__Task requirements__
Copy every entry word for word, but skip the pictures.

*** Supplied information

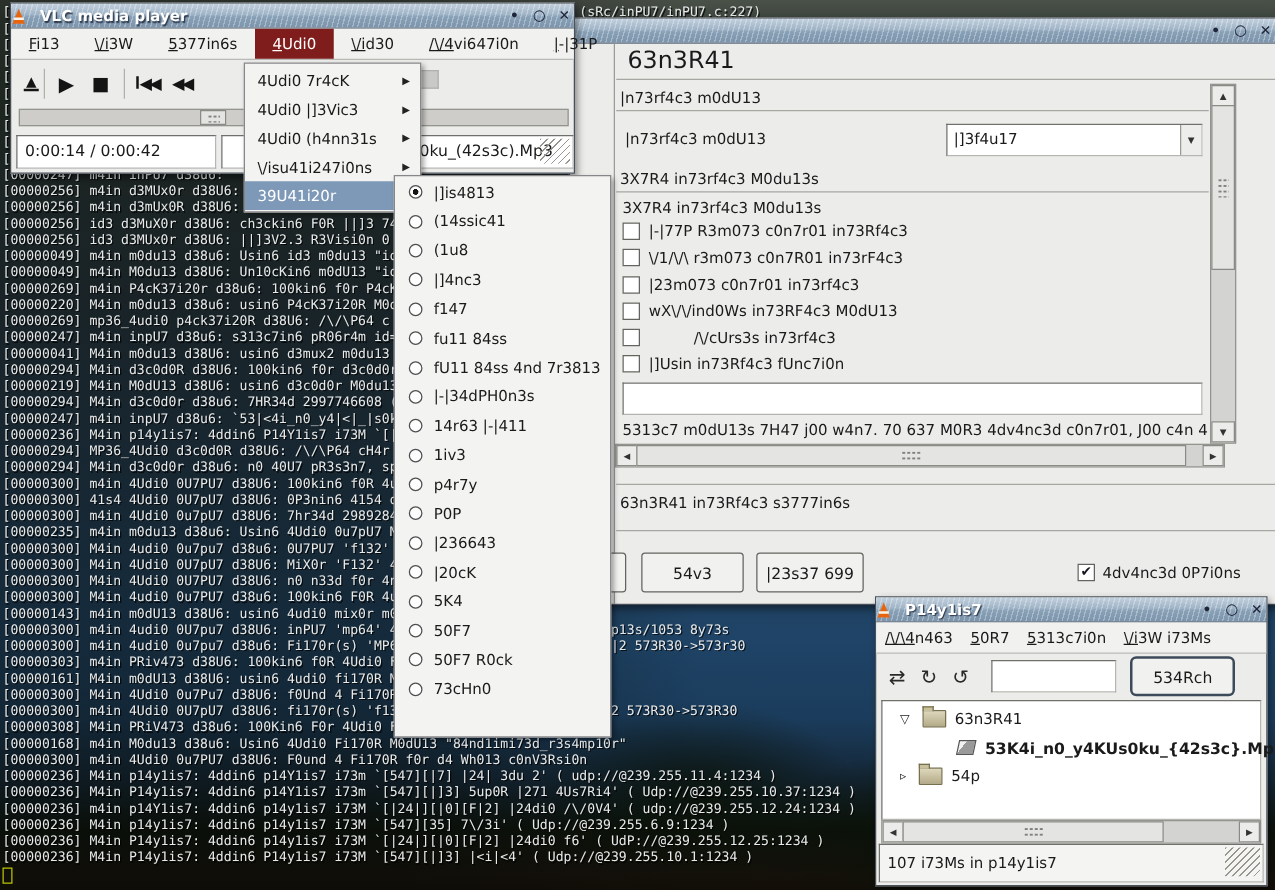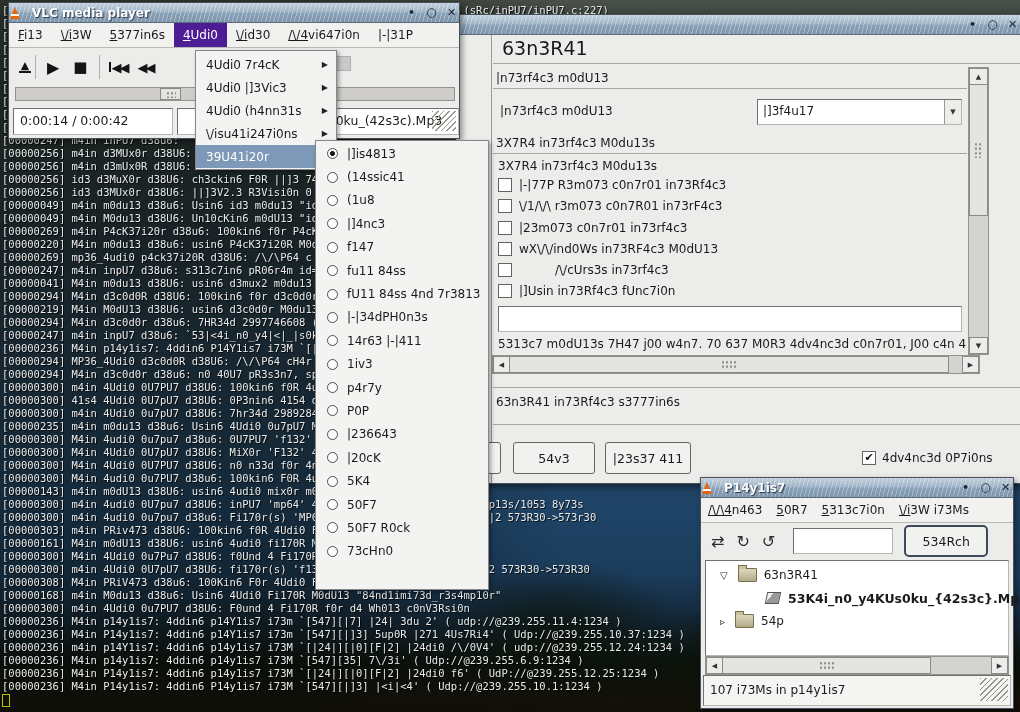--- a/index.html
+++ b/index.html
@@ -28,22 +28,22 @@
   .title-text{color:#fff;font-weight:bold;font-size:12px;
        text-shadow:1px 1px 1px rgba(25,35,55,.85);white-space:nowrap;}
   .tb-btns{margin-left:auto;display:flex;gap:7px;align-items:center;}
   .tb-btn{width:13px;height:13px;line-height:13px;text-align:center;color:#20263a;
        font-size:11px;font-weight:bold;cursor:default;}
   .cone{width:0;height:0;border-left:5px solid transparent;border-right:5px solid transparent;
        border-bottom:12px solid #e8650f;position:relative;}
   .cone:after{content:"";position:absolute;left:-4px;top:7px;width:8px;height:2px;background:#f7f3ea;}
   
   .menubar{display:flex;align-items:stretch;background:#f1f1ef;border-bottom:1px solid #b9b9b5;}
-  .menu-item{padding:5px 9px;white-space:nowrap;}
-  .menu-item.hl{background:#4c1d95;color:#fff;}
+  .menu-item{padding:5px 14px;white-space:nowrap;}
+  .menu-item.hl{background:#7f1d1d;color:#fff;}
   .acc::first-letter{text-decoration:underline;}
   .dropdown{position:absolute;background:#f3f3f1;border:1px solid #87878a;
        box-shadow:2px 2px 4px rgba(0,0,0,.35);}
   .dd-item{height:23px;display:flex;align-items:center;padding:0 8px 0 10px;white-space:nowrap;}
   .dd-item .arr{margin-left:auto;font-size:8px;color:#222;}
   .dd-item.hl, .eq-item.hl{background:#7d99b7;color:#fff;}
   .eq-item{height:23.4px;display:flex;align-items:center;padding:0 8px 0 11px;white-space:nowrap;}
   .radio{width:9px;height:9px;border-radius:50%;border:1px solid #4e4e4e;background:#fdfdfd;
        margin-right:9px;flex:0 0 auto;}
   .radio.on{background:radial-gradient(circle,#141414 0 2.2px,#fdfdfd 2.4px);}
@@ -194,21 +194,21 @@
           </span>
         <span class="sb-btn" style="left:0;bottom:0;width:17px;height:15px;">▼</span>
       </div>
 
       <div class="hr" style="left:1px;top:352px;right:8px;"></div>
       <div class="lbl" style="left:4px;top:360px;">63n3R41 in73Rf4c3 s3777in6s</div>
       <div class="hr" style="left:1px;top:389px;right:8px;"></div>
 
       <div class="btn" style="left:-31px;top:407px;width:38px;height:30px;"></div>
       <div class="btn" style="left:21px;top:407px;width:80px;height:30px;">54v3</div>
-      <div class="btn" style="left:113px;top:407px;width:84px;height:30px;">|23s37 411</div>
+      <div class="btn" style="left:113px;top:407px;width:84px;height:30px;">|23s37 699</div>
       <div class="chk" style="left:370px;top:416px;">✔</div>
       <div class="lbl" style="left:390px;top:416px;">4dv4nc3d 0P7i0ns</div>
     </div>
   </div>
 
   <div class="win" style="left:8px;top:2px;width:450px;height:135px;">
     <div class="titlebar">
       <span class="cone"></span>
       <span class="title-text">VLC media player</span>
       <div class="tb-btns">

******

__Written solution__
--- a/index.html
+++ b/index.html
@@ -28,22 +28,22 @@
   .title-text{color:#fff;font-weight:bold;font-size:12px;
        text-shadow:1px 1px 1px rgba(25,35,55,.85);white-space:nowrap;}
   .tb-btns{margin-left:auto;display:flex;gap:7px;align-items:center;}
   .tb-btn{width:13px;height:13px;line-height:13px;text-align:center;color:#20263a;
        font-size:11px;font-weight:bold;cursor:default;}
   .cone{width:0;height:0;border-left:5px solid transparent;border-right:5px solid transparent;
        border-bottom:12px solid #e8650f;position:relative;}
   .cone:after{content:"";position:absolute;left:-4px;top:7px;width:8px;height:2px;background:#f7f3ea;}
   
   .menubar{display:flex;align-items:stretch;background:#f1f1ef;border-bottom:1px solid #b9b9b5;}
-  .menu-item{padding:5px 9px;white-space:nowrap;}
-  .menu-item.hl{background:#4c1d95;color:#fff;}
+  .menu-item{padding:5px 14px;white-space:nowrap;}
+  .menu-item.hl{background:#7f1d1d;color:#fff;}
   .acc::first-letter{text-decoration:underline;}
   .dropdown{position:absolute;background:#f3f3f1;border:1px solid #87878a;
        box-shadow:2px 2px 4px rgba(0,0,0,.35);}
   .dd-item{height:23px;display:flex;align-items:center;padding:0 8px 0 10px;white-space:nowrap;}
   .dd-item .arr{margin-left:auto;font-size:8px;color:#222;}
   .dd-item.hl, .eq-item.hl{background:#7d99b7;color:#fff;}
   .eq-item{height:23.4px;display:flex;align-items:center;padding:0 8px 0 11px;white-space:nowrap;}
   .radio{width:9px;height:9px;border-radius:50%;border:1px solid #4e4e4e;background:#fdfdfd;
        margin-right:9px;flex:0 0 auto;}
   .radio.on{background:radial-gradient(circle,#141414 0 2.2px,#fdfdfd 2.4px);}
@@ -194,21 +194,21 @@
           </span>
         <span class="sb-btn" style="left:0;bottom:0;width:17px;height:15px;">▼</span>
       </div>
 
       <div class="hr" style="left:1px;top:352px;right:8px;"></div>
       <div class="lbl" style="left:4px;top:360px;">63n3R41 in73Rf4c3 s3777in6s</div>
       <div class="hr" style="left:1px;top:389px;right:8px;"></div>
 
       <div class="btn" style="left:-31px;top:407px;width:38px;height:30px;"></div>
       <div class="btn" style="left:21px;top:407px;width:80px;height:30px;">54v3</div>
-      <div class="btn" style="left:113px;top:407px;width:84px;height:30px;">|23s37 411</div>
+      <div class="btn" style="left:113px;top:407px;width:84px;height:30px;">|23s37 699</div>
       <div class="chk" style="left:370px;top:416px;">✔</div>
       <div class="lbl" style="left:390px;top:416px;">4dv4nc3d 0P7i0ns</div>
     </div>
   </div>
 
   <div class="win" style="left:8px;top:2px;width:450px;height:135px;">
     <div class="titlebar">
       <span class="cone"></span>
       <span class="title-text">VLC media player</span>
       <div class="tb-btns">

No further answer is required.